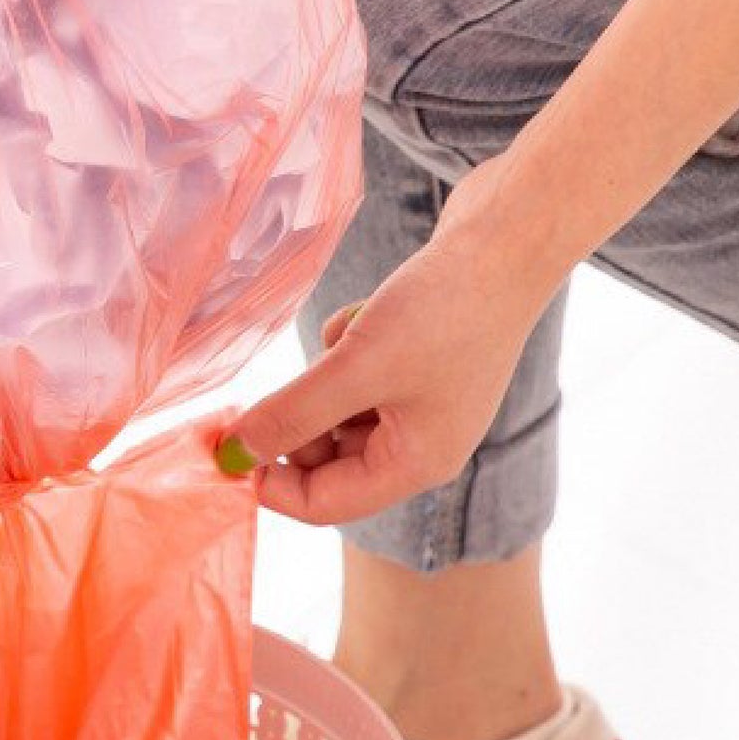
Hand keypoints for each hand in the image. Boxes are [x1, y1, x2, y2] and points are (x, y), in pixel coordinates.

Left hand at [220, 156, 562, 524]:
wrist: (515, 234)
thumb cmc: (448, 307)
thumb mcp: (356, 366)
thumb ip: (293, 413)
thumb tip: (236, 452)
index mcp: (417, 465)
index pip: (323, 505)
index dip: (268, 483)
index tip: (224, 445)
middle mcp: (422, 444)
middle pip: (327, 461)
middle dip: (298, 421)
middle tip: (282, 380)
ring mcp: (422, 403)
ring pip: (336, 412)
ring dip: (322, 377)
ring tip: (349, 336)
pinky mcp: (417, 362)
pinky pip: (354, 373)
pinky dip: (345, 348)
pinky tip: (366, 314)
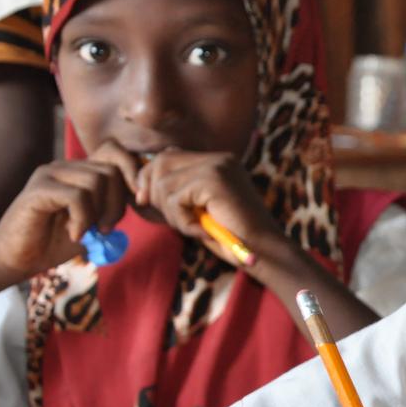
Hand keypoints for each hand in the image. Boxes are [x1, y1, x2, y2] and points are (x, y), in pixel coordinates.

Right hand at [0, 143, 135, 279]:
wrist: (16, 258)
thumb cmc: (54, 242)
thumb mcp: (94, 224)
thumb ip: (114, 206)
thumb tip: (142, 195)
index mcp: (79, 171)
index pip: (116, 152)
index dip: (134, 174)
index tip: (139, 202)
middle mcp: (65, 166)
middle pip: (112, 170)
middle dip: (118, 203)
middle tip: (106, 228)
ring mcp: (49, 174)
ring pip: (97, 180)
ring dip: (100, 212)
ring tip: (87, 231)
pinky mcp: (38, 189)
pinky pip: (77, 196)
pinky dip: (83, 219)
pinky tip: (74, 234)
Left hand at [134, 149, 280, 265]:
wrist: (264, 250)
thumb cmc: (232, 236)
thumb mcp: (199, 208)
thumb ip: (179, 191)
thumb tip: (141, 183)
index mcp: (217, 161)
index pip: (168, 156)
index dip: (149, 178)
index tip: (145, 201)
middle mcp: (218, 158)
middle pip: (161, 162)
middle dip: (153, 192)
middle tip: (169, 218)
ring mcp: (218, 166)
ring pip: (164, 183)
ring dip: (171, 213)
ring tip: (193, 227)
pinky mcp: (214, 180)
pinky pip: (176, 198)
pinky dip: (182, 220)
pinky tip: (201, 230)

━━━━━━━━━━━━━━━━━━━━

> **TASK BRIEF**: Starting at the line that holds "Right hand at", set down each line exactly through the last line of the records above, and no others.

> **RESPONSE AREA**:
Right hand at [0, 143, 135, 279]:
wrist: (16, 258)
thumb cmc: (54, 242)
thumb mcp: (94, 224)
thumb ip: (114, 206)
thumb tip: (142, 195)
index mcp: (79, 171)
index pip: (116, 152)
index dip: (134, 174)
index tip: (139, 202)
middle mcp: (65, 166)
middle pip: (112, 170)
middle dip: (118, 203)
middle tip: (106, 228)
ring mcp: (49, 174)
ring pip: (97, 180)
ring dip: (100, 212)
ring tip: (87, 231)
pinky mcp: (38, 189)
pinky pip: (77, 196)
pinky dip: (83, 219)
pinky tip: (74, 234)
Left hand at [134, 149, 280, 265]:
wrist: (264, 250)
thumb cmc: (232, 236)
thumb mcp: (199, 208)
thumb ip: (179, 191)
thumb tip: (141, 183)
index mcp: (217, 161)
index pip: (168, 156)
index dip: (149, 178)
index tip: (145, 201)
middle mcp: (218, 158)
middle pip: (161, 162)
middle dip: (153, 192)
middle tip: (169, 218)
ring mcp: (218, 166)
ring pip: (164, 183)
ring dip: (171, 213)
ring tip: (193, 227)
pinky mcp: (214, 180)
pinky pip: (176, 198)
pinky dip: (182, 220)
pinky tip: (201, 230)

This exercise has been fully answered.